## Exercise description
Would you copy out each line of the records below that includes the word "Harina"?

[Task material]

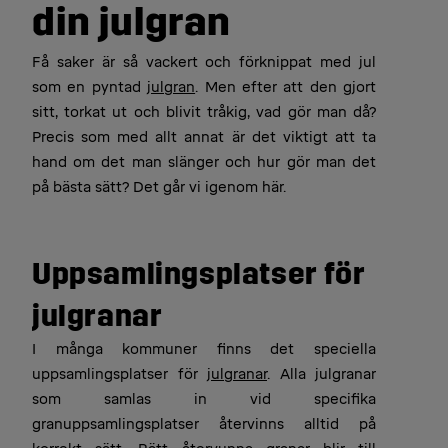
din julgran
Få saker är så vackert och förknippat med jul
som en pyntad
julgran
. Men efter att den gjort
sitt, torkat ut och blivit tråkig, vad gör man då?
Precis som med allt annat är det viktigt att ta
hand om det man slänger och hur gör man det
på bästa sätt? Det går vi igenom här.
Uppsamlingsplatser för
julgranar
I många kommuner finns det speciella
uppsamlingsplatser för
julgranar
. Alla julgranar
som samlas in vid specifika
granuppsamlingsplatser återvinns alltid på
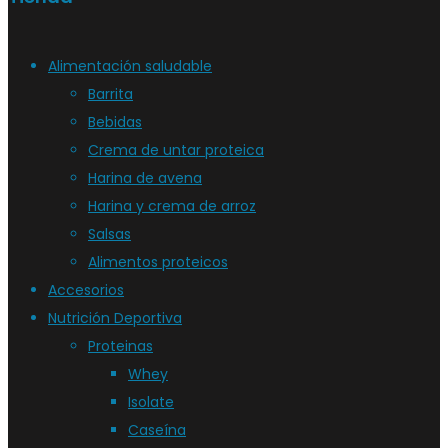
Alimentación saludable
Barrita
Bebidas
Crema de untar proteica
Harina de avena
Harina y crema de arroz
Salsas
Alimentos proteicos
Accesorios
Nutrición Deportiva
Proteinas
Whey
Isolate
Caseína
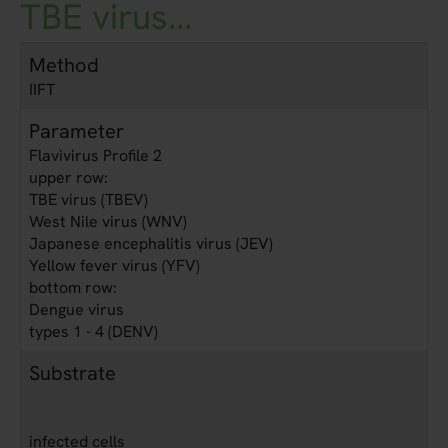
TBE virus...
Method
IIFT
Parameter
Flavivirus Profile 2
upper row:
TBE virus (TBEV)
West Nile virus (WNV)
Japanese encephalitis virus (JEV)
Yellow fever virus (YFV)
bottom row:
Dengue virus
types 1 - 4 (DENV)
Substrate
infected cells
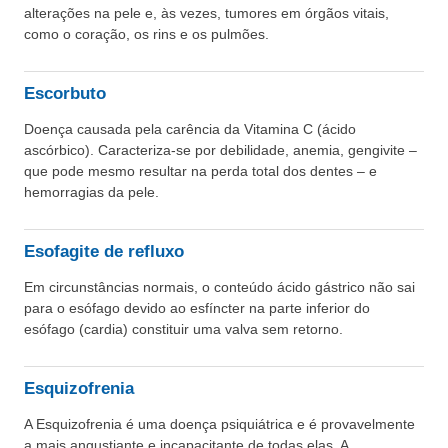
alterações na pele e, às vezes, tumores em órgãos vitais,
como o coração, os rins e os pulmões.
Escorbuto
Doença causada pela carência da Vitamina C (ácido
ascórbico). Caracteriza-se por debilidade, anemia, gengivite –
que pode mesmo resultar na perda total dos dentes – e
hemorragias da pele.
Esofagite de refluxo
Em circunstâncias normais, o conteúdo ácido gástrico não sai
para o esófago devido ao esfíncter na parte inferior do
esófago (cardia) constituir uma valva sem retorno.
Esquizofrenia
A Esquizofrenia é uma doença psiquiátrica e é provavelmente
a mais angustiante e incapacitante de todas elas. A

[/Task material]

## Task result
Harina de avena
Harina y crema de arroz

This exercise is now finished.